5. Verfahren zum Wechseln von Druckformen des Formzylinders von Druckmaschinen, insbesondere
zum Wechsel von Druckplatten des Plattenzylinders von Bogenoffsetdruckmaschinen, wobei
nach dem Öffnen einer dem Druckanfang des Zylinders zugeordneten und die vordere Kante
der Druckform haltenden Klemmvorrichtung die Druckform aus dem Erfassungsbereich der
Klemmvorrichtung herausgezogen wird und wobei zum Öffnen und Schließen der Klemmvorrichtung
der Formzylinder in vorgegebene Positionen verfahren und zum Wechseln der Druckform
in vorgegebene Richtungen verdreht wird, insbesondere unter Verwendung einer Klemmeinrichtung
gemäß einer der Ansprüche 1 bis 4,
dadurch gekennzeichnet,
daß nach dem Öffnen der dem Druckanfang des Zylinders zugeordneten und die vordere
Kante der Druckform haltenden Klemmvorrichtung der Formzylinder um einen vorgegebenen
Winkelbetrag rückwärts verdreht wird, daß die Druckform am Ende der Bewegung durch
Halten wenigstens eines Teiles der Druckform lagefixiert wird, und daß daraufhin der
Formzylinder vorwärts verdreht wird, bis die vordere Kante der Druckform aus der geöffneten
Klemmvorrichtung herausgezogen worden ist.
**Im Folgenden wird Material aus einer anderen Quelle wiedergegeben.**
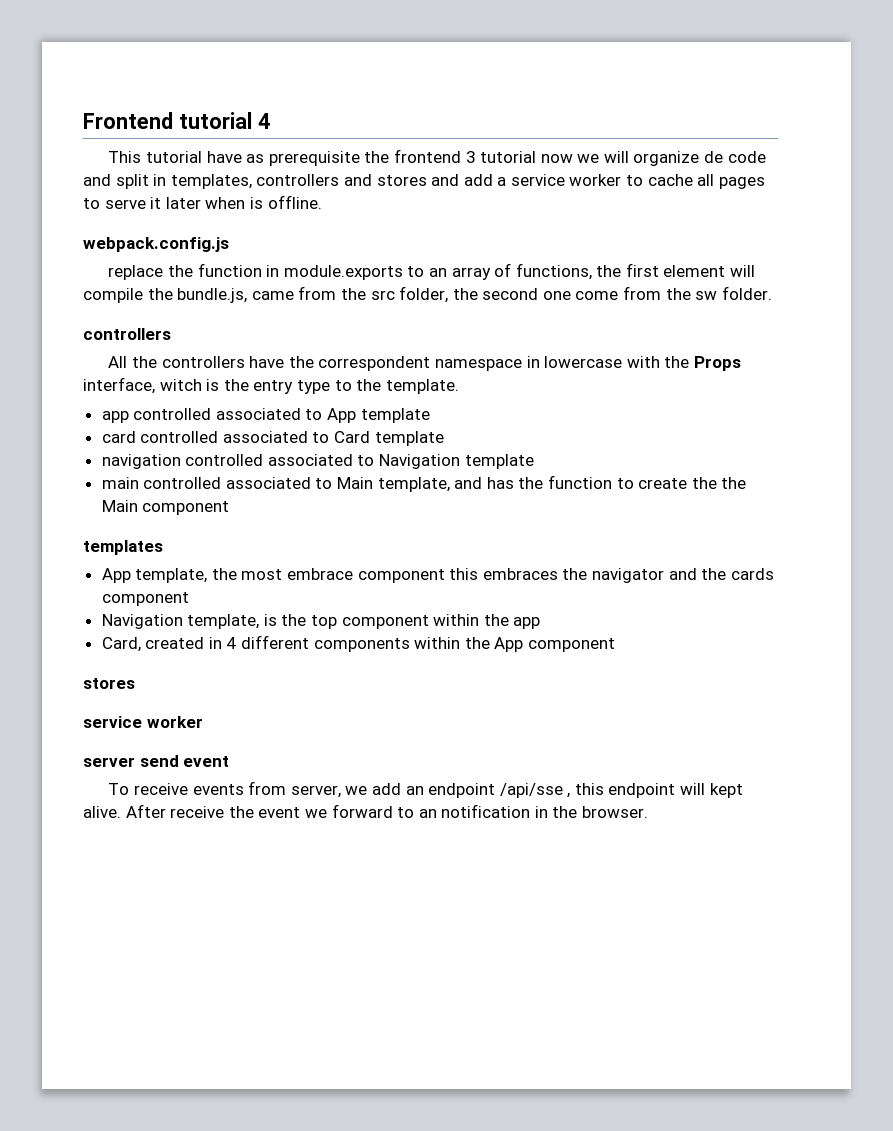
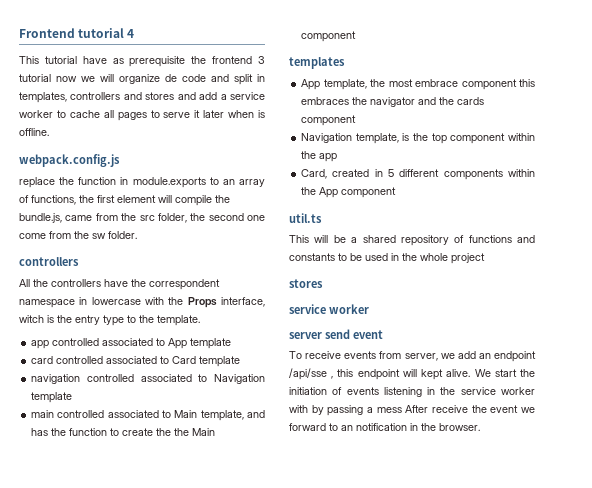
[226,637,237,649] 4 -> [388,169,395,177] 5
(616, 645) none -> [289,213,322,223] [289,235,535,246] [289,253,485,264] // util.ts // This will be a shared repository of functions and constants to be used in the whole project
(121, 812) none -> [474,369,535,377] [289,387,535,397] [289,405,402,416] We start the initiation of events listening in the service worker with by passing a mess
6. Verfahren nach Anspruch 5,
dadurch gekennzeichnet,
daß nach dem Lagefixieren der Druckform der Formzylinder wieder in die Position vorwärts
gedreht wird, in welcher das Öffnen der die vordere Kante der Druckform haltenden
Klemmeinrichtung erfolgt und in dieser Position eine neue Druckform in den geöffneten
Erfassungsbereich der Klemmeinrichtung eingeführt wird.
7. Verfahren nach Anspruch 5 oder 6,
dadurch gekennzeichnet,
daß die vom Formzylinder abgeförderte Druckform nach dem Aufziehen einer neuen Druckform
auf den Formzylinder aus der lagefixierten Position entnommen wird.